Some of us need more fat, more protein or more carbs than others. When I read about how a Paleo approach has changed someone’s life, or that cutting back on gluten made everything flow a lot smoother for another, I get excited. We all deserve to find something that works well for our bioindividual body. Perhaps we should remember that one size never fits all, that not dieting but making incremental lifestyle shifts that incorporate a little of this raw-nes, a little of that vegan-ness, maybe a little of that Paleo-ness, with a dash of junk and a pinch of chocolate (or a large chunk of it) is how finding a balance within moderation can be achieved. When we can start to achieve this equilibrium within our minds and our bodies, so that we view our weight, our happiness and our health as works in progress; this is when a sense of calm can start to sink in. The goal is to settle down that sense of urgency to “just lose those last 10 pounds” or “stop eating chocolate forever” and lead your life in moderation, knowing that an ever-evolving but high quality of life is always within your grasp, and that you might even lose a few pounds or get better sleep in the process. Embrace moderation!

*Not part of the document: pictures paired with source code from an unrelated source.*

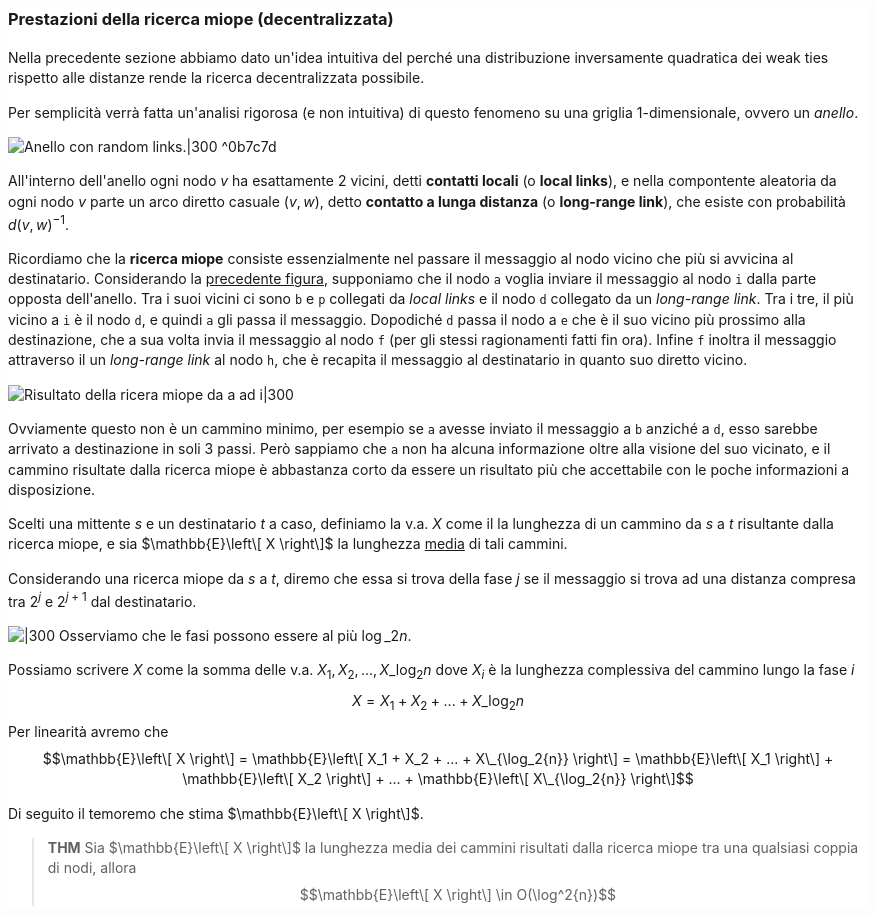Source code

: ### Prestazioni della ricerca miope (decentralizzata)

Nella precedente sezione abbiamo dato un'idea intuitiva del perché una distribuzione inversamente quadratica dei weak ties rispetto alle distanze rende la ricerca decentralizzata possibile.

Per semplicità verrà fatta un'analisi rigorosa (e non intuitiva) di questo fenomeno su una griglia 1-dimensionale, ovvero un *anello*.

![Anello con random links.|300](ar-lesson06-img6.png) ^0b7c7d

All'interno dell'anello ogni nodo $v$ ha esattamente 2 vicini, detti **contatti locali** (o **local links**), e nella compontente aleatoria da ogni nodo $v$ parte un arco diretto casuale $(v,w)$, detto **contatto a lunga distanza** (o **long-range link**), che esiste con probabilità $d(v,w)^{-1}$.

Ricordiamo che la **ricerca miope** consiste essenzialmente nel passare il messaggio al nodo vicino che più si avvicina al destinatario.
Considerando la [precedente figura](6%20-%20Small%20World.md#0b7c7d), supponiamo che il nodo `a` voglia inviare il messaggio al nodo `i` dalla parte opposta dell'anello.
Tra i suoi vicini ci sono `b` e `p` collegati da *local links* e il nodo `d` collegato da un *long-range link*. Tra i tre, il più vicino a `i` è il nodo `d`, e quindi `a` gli passa il messaggio.
Dopodiché `d` passa il nodo a `e` che è il suo vicino più prossimo alla destinazione, che a sua volta invia il messaggio al nodo `f` (per gli stessi ragionamenti fatti fin ora).
Infine `f` inoltra il messaggio attraverso il un *long-range link* al nodo `h`, che è recapita il messaggio al destinatario in quanto suo diretto vicino.

![Risultato della ricera miope da a ad i|300](ar-lesson06-img7.png)

Ovviamente questo non è un cammino minimo, per esempio se `a` avesse inviato il messaggio a `b` anziché a `d`, esso sarebbe arrivato a destinazione in soli 3 passi.
Però sappiamo che `a` non ha alcuna informazione oltre alla visione del suo vicinato, e il cammino risultate dalla ricerca miope è abbastanza corto da essere un risultato più che accettabile con le poche informazioni a disposizione.

Scelti una mittente $s$ e un destinatario $t$ a caso, definiamo la v.a. $X$ come il la lunghezza di un cammino da $s$ a $t$ risultante dalla ricerca miope, e sia $\mathbb{E}\left\[ X \right\]$ la lunghezza <u>media</u> di tali cammini.

Considerando una ricerca miope da $s$ a $t$, diremo che essa si trova della fase $j$ se il messaggio si trova ad una distanza compresa tra $2^j$ e $2^{j+1}$ dal destinatario.

![\|300](ar-lesson06-img8.png)
Osserviamo che le fasi possono essere al più $\log\_{2}{n}$.

Possiamo scrivere $X$ come la somma delle v.a. $X_1, X_2, ..., X\_{\log_2{n}}$ dove $X_i$ è la lunghezza complessiva del cammino lungo la fase $i$
$$X = X_1 + X_2 + ... + X\_{\log_2{n}}$$
Per linearità avremo che
$$\mathbb{E}\left\[ X \right\] = \mathbb{E}\left\[ X_1 + X_2 + ... + X\_{\log_2{n}} \right\] = \mathbb{E}\left\[ X_1 \right\] +  \mathbb{E}\left\[ X_2 \right\] + ... +  \mathbb{E}\left\[ X\_{\log_2{n}} \right\]$$

Di seguito il temoremo che stima $\mathbb{E}\left\[ X \right\]$.

 > 
 > **THM** Sia $\mathbb{E}\left\[ X \right\]$ la lunghezza media dei cammini risultati dalla ricerca miope tra una qualsiasi coppia di nodi, allora $$\mathbb{E}\left\[ X \right\] \in O(\log^2{n})$$


[^1]: ovvero quando i nodi conoscono solamente il proprio vicinato.
[^2]: Klinberg, 2000.
[^3]: ovvero la distanza nella griglia deterministica sottostante tra le estremità dei random edges.
[^4]: probabilità uniforme.
[^5]: periodica.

Now for the recipe. My friend Karen is the master at trying out recipes that use whole foods ingredients and attempt to achieve the decadence of a chocolate cake or the gooey-ness of a fresh baked chocolate chip cookie. Well Karen, here is your one cup chocolate chop cookie recipe modified. And I swear folks – this one’s a keeper (gluten-free, low on carbs or sugar and packed with protein). And it tastes good. I know…right!?

A CUPPA CHOCOLATE CHIP COOKIE (try out different amounts of these ingredients – the recipe changes every time I make them)

  • 1 cup of almond butter
  • 1-2 tbsp honey, turbinado or coconut sugar  (the kind that isn’t as refine as the white stuff, but sugar is sugar – original recipe calls for 1 cup of sugar – no need! Let the chocolate chips be your sweet!)
  • 1 egg
  • 1 tsp baking power
  • 1/4 cup coconut flour
  • 1/4 cup of any kind of milk
  • pinch of sea salt
  • 1/2 bag Easy Life chocolate chips (gluten, dairy, soy free)

Mix together, drop onto cookie sheet and bake at 350 degrees for 10-15 minutes, depending on your oven and preference for gooey-ness. I recommend you play with the coconut flour and milk amounts.